All-solid-state batteries (ASSBs) represent a promising strategy to simultaneously increase the safety and energy density of conventional lithium-ion batteries (LIBs), particularly when paired with high-capacity anodes such as lithium metal. However, the further development of ASSBs has been constrained by solid‒solid contact failure, interfacial degradation, and short-circuiting caused by lithium dendrites that penetrate the solid electrolyte (SE). Despite the significant progress in material development, the impact of changes in the intrinsic structures of materials (e.g., the particle size effect of SEs) remains insufficiently understood.

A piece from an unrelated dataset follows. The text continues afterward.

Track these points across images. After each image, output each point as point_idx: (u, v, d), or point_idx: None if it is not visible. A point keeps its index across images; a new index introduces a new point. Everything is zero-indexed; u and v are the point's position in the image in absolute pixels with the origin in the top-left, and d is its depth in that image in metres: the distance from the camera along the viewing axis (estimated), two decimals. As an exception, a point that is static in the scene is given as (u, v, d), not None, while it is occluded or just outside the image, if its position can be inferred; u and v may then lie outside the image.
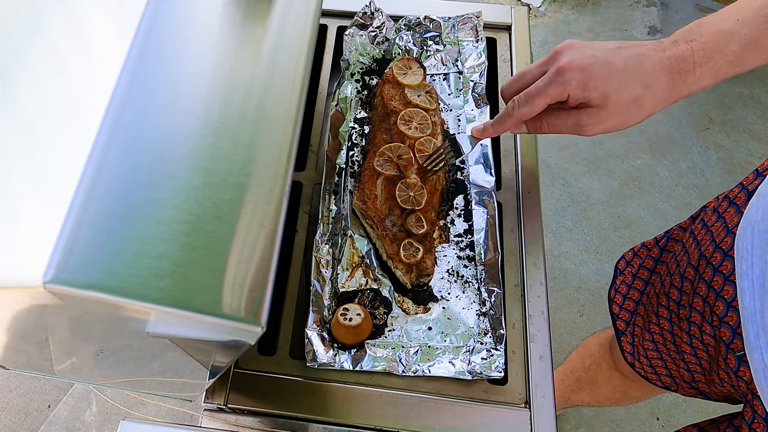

In this review, synthesis strategies for regulating SE particle size and the intrinsic physical and chemical properties of particles after size reduction are comprehensively summarized. Furthermore, the effects of particle size on ASSBs are critically analyzed. Key findings reveal that reduced particle size enhances mechanical properties and increases active contact areas but may exacerbate interfacial side reactions and agglomeration issues. Conversely, larger particles exhibit higher ionic conductivity but impede the densification of SEs. Moreover, the heterogeneous solid‒solid interfaces and three-dimensional percolation networks arising from multiscale SE particle contacts collectively govern ASSB performance. By integrating advances in size-controlled synthesis, characterization, and modeling, this review highlights current knowledge gaps and presents strategies to better align particle engineering with interface design. This framework aims to advance high-performance ASSBs via particle size control, bridging fundamental insights with practical battery design.